The mortality rate is approximately 6-10% with intensive supportive care.

  1. Emergency and supportive measures
    1. Maintain an open airway and assist ventilation if necessary. Administer supplemental oxygen.
    2. Treat fluid and electrolyte losses aggressively because massive fluid losses may cause circulatory collapse and contribute to acute kidney injury. Administer normal saline or another crystalloid solution, 10- to 20-mL/kg boluses, with monitoring of central venous pressure to guide fluid therapy.
    3. Provide vigorous supportive care for hepatic failure; orthotopic liver transplant may be lifesaving in patients who develop fulminant hepatic failure. Contact a liver transplant service for assistance.
    4. Use of an extracorporeal bioartificial liver has shown some promise in stabilizing a patient until spontaneous liver regeneration occurs or in serving as a bridge to liver transplant.
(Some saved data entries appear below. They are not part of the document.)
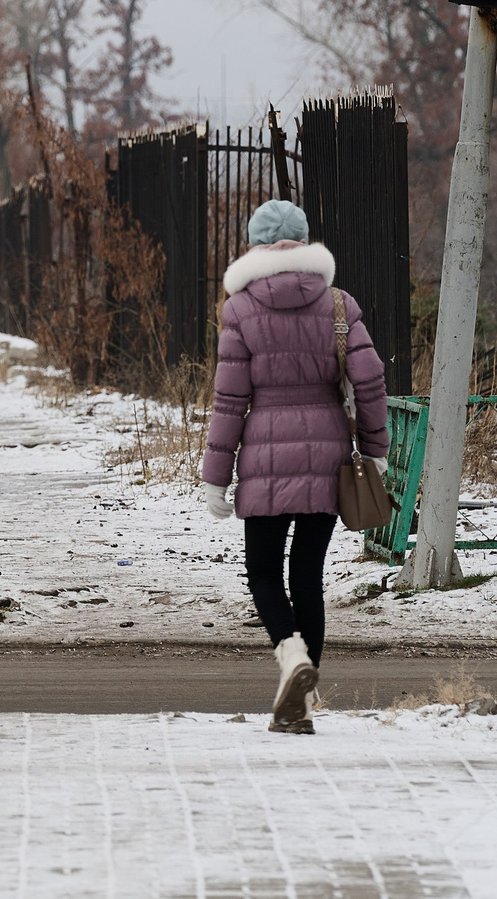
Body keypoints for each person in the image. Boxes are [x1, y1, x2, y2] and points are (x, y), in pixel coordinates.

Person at [198, 197, 388, 734]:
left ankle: (291, 660)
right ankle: (302, 704)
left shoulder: (239, 310)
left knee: (263, 574)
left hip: (264, 457)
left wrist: (216, 476)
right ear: (305, 243)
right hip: (328, 456)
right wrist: (374, 447)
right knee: (307, 577)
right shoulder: (337, 305)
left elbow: (229, 401)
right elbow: (371, 383)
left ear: (256, 246)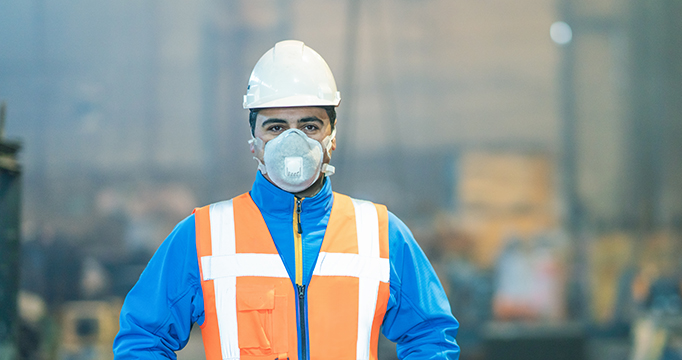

  2. Specific drugs and antidotes. No antidote has been proven effective for amatoxin poisoning, although over the years many therapies have been promoted. Consult a medical toxicologist or a regional poison control center (1-800-222-1222 in the United States) for further information.
    1. Animal studies and retrospective case series in humans suggest that early treatment with IV silibinin (an extract of milk thistle that is used in Europe [see silibinin]) may be effective in reducing hepatocyte uptake of amatoxin.
    2. Other unproven therapies. High doses of penicillin given before the poisoning showed some hepatoprotective effects in dog and rat studies, but controlled human studies are lacking. A retrospective analysis of 20 years of amatoxin treatment found that high-dose penicillin was the most frequently used chemotherapy but showed little efficacy. The therapies that the authors of this review thought were probably most effective were silibinin, N-acetylcysteine, and detoxification procedures. There are no data to support the use of cimetidine or steroids, and thioctic acid can cause severe hypoglycemia.
  3. Decontamination. Administer activated charcoal orally. Gastric lavage may not remove mushroom pieces.
  4. Enhanced elimination. There is no proven role for forced diuresis, hemoperfusion, hemofiltration, or hemodialysis in the removal of amatoxins.
    1. Repeat-dose activated charcoal may trap small quantities of amatoxin undergoing enterohepatic recirculation and may be considered in the first 48 hours.
    2. Cannulation of the bile duct or gall bladder to remove bile has been reported effective in dog studies and a few human case reports, but is not without risk, especially in patients with coagulopathy. There has been no direct comparison of the effectiveness of biliary drainage versus repeated-dose activated charcoal.